■ **Ziel der Übung**
Schreibe die Zeilen ab, beginnend bei der Zeile mit „ST25 quy mô lớn tại An Giang“ und endend bei der Zeile mit „Kerzenmotiv“. Ersetze darin „erleuchten“ durch „anzünden“ und lass alles Übrige unverändert.

■ **Vorliegende Zeilen**

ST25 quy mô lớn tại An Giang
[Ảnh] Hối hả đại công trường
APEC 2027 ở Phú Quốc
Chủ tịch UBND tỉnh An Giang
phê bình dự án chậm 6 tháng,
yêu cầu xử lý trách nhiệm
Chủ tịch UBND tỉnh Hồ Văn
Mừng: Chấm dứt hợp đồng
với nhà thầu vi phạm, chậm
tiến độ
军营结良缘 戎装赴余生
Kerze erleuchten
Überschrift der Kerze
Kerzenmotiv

* * *

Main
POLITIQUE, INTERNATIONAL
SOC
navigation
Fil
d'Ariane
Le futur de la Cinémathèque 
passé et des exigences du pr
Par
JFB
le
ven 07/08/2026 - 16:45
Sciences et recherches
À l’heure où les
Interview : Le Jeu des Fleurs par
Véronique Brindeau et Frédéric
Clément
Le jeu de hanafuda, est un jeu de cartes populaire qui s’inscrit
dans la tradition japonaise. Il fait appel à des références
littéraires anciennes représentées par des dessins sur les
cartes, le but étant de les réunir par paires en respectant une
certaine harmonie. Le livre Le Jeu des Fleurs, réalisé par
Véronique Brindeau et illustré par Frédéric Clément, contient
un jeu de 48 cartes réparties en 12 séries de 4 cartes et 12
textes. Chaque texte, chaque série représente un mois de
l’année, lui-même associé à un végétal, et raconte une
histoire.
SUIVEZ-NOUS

--

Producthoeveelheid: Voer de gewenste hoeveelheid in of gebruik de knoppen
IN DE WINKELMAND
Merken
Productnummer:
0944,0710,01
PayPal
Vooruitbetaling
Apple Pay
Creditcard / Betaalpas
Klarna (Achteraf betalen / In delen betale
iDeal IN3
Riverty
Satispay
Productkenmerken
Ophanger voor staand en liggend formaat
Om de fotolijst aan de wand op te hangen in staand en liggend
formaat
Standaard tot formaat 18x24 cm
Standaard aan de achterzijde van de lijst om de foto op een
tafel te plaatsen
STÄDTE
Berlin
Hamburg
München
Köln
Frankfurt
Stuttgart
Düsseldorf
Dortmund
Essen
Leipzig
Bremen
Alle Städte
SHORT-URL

■ **Lösung der Aufgabe**
ST25 quy mô lớn tại An Giang
[Ảnh] Hối hả đại công trường
APEC 2027 ở Phú Quốc
Chủ tịch UBND tỉnh An Giang
phê bình dự án chậm 6 tháng,
yêu cầu xử lý trách nhiệm
Chủ tịch UBND tỉnh Hồ Văn
Mừng: Chấm dứt hợp đồng
với nhà thầu vi phạm, chậm
tiến độ
军营结良缘 戎装赴余生
Kerze anzünden
Überschrift der Kerze
Kerzenmotiv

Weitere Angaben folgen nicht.